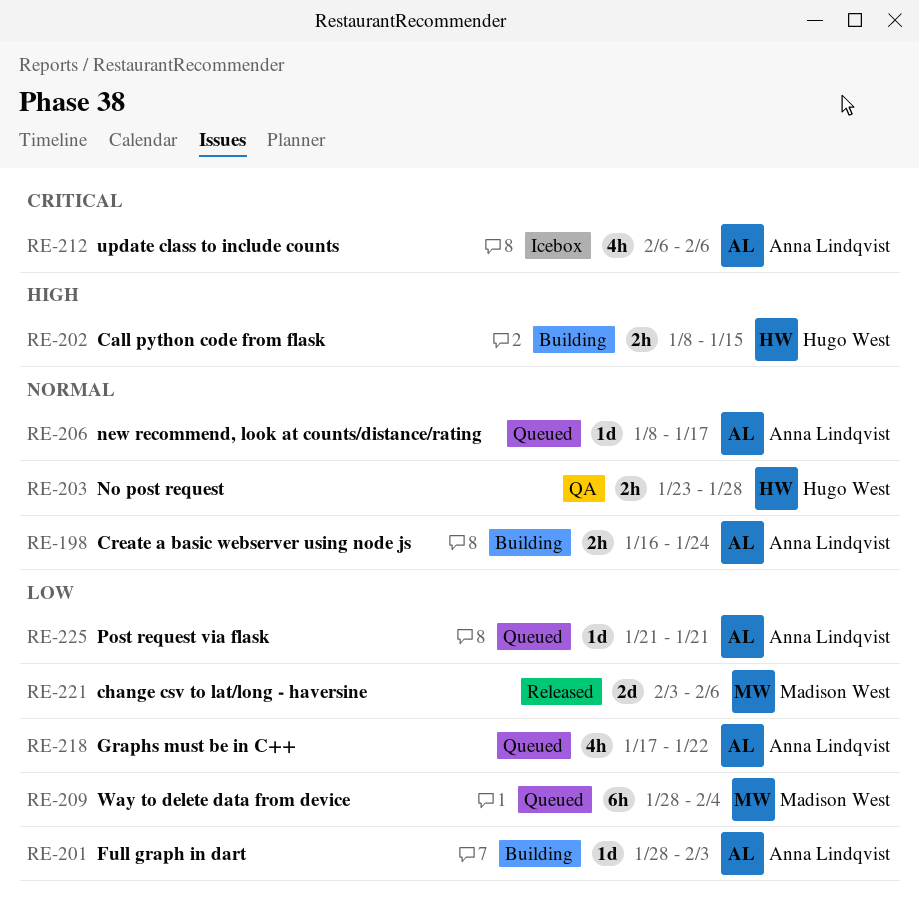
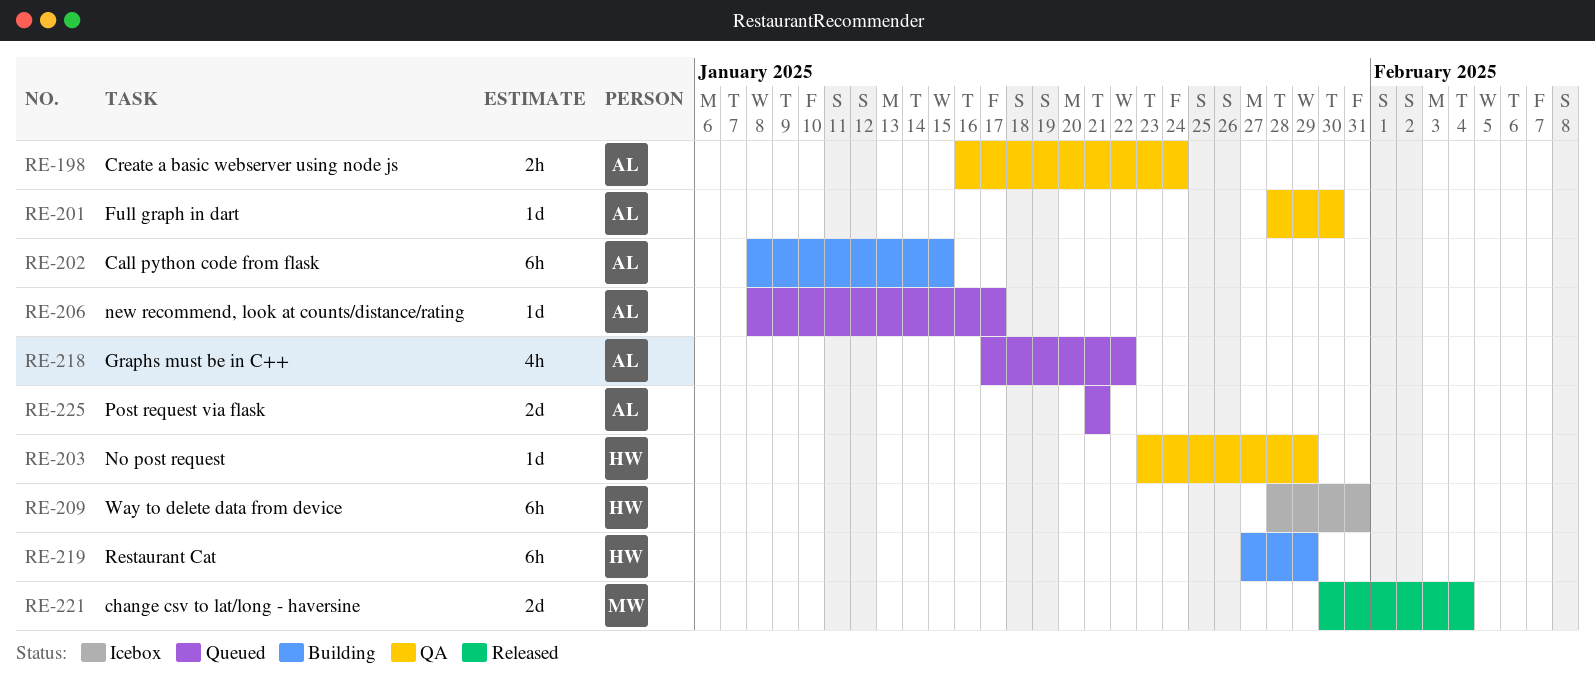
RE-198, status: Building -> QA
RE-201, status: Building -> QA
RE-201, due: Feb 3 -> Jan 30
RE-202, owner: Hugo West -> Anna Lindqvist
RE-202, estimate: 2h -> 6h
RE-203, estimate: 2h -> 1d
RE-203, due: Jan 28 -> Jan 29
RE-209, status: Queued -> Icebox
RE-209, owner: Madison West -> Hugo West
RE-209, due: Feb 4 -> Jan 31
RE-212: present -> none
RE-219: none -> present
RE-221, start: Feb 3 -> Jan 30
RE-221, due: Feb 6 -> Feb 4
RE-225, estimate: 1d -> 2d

-=-=-=-=-

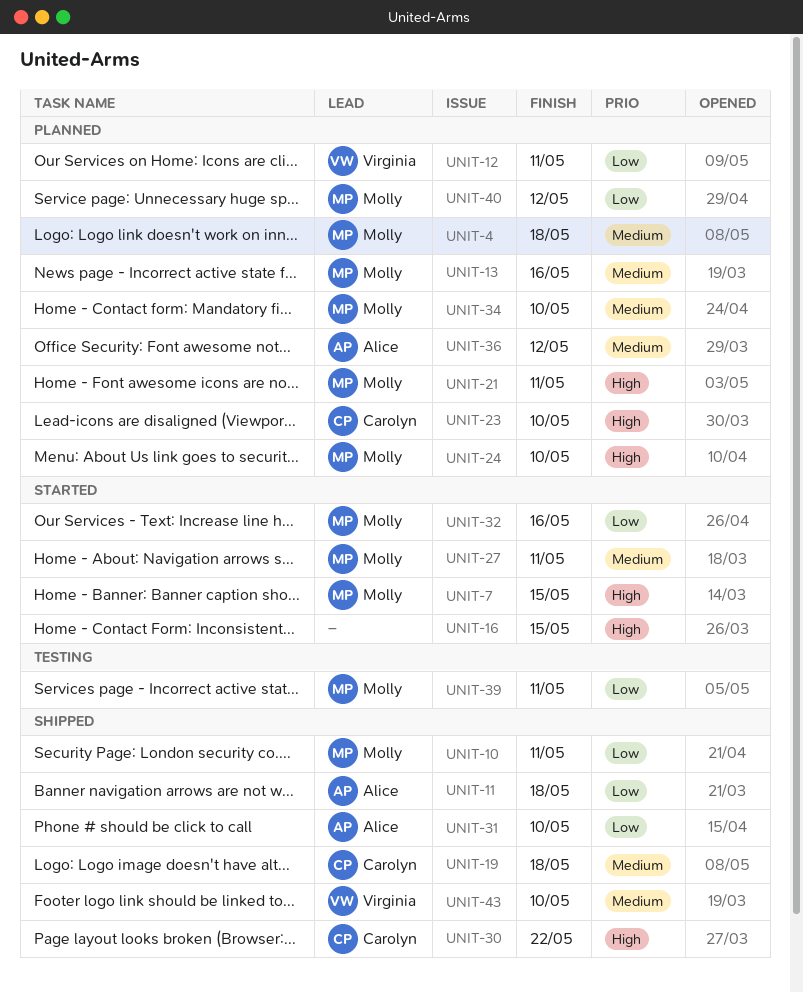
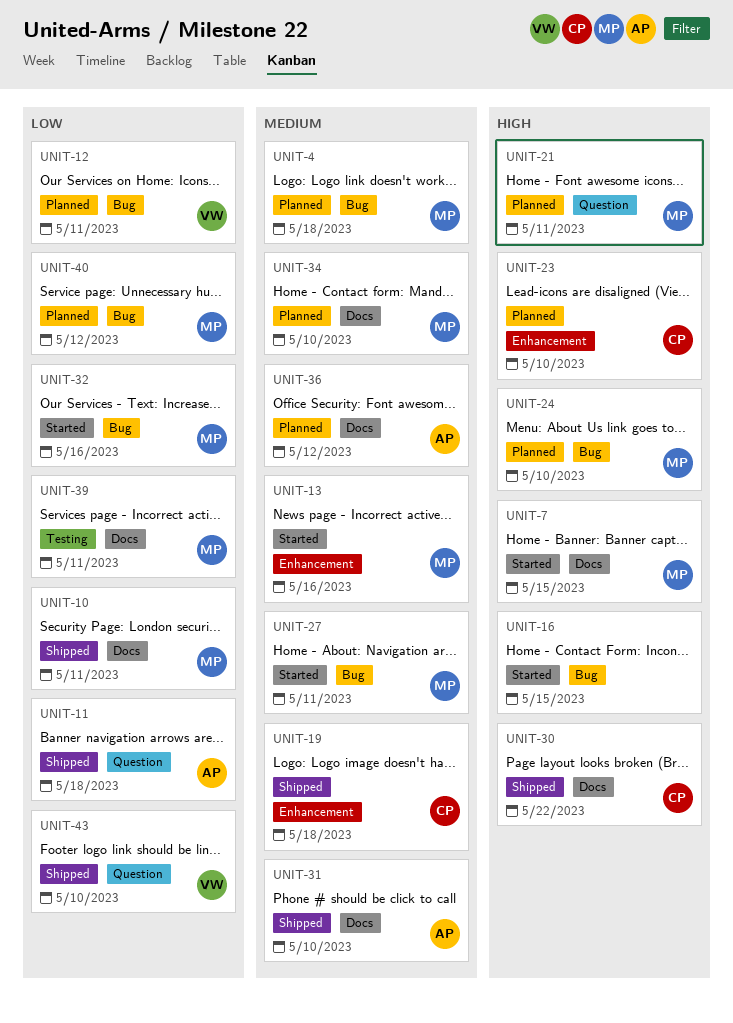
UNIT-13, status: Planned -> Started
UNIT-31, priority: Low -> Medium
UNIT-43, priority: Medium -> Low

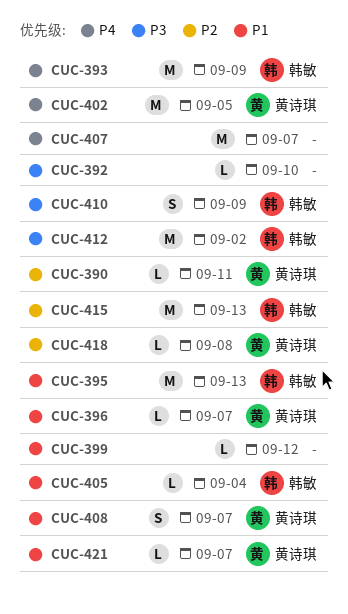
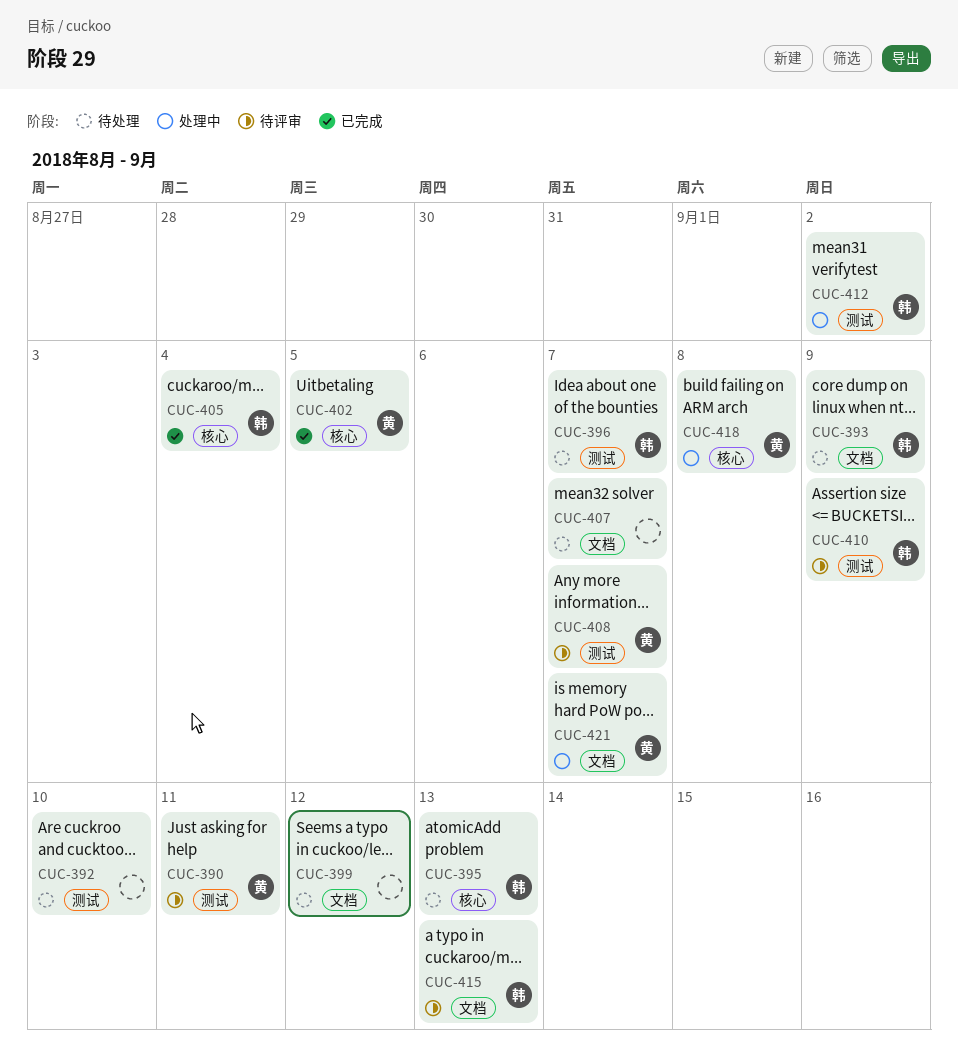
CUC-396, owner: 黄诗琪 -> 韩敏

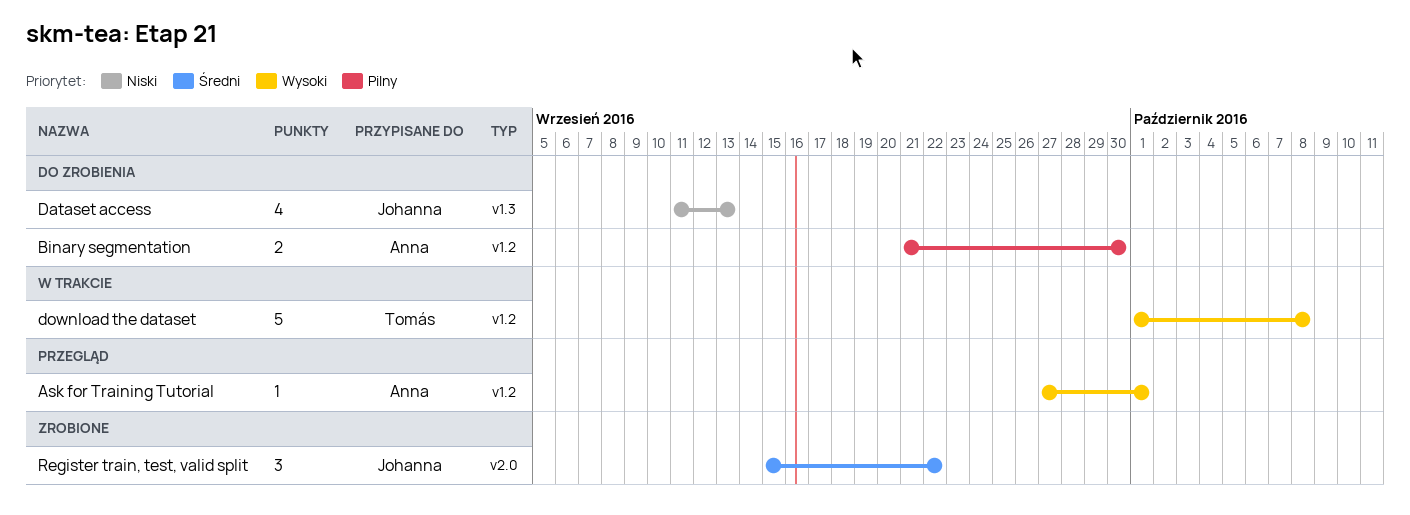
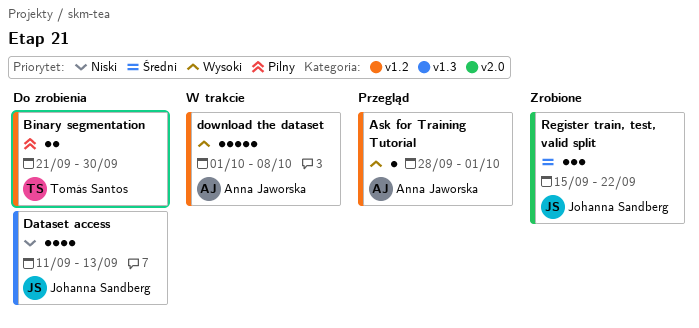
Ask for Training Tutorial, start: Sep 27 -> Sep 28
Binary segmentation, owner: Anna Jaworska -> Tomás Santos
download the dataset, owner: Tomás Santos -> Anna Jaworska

-=-=-=-=-

* Work to be completed: Of all the entries above, retype exactly the lines from the line with "RE-209, status: Queued -> Icebox" to the line with "RE-225, estimate: 1d -> 2d", both included, and no others.

* Written response:
RE-209, status: Queued -> Icebox
RE-209, owner: Madison West -> Hugo West
RE-209, due: Feb 4 -> Jan 31
RE-212: present -> none
RE-219: none -> present
RE-221, start: Feb 3 -> Jan 30
RE-221, due: Feb 6 -> Feb 4
RE-225, estimate: 1d -> 2d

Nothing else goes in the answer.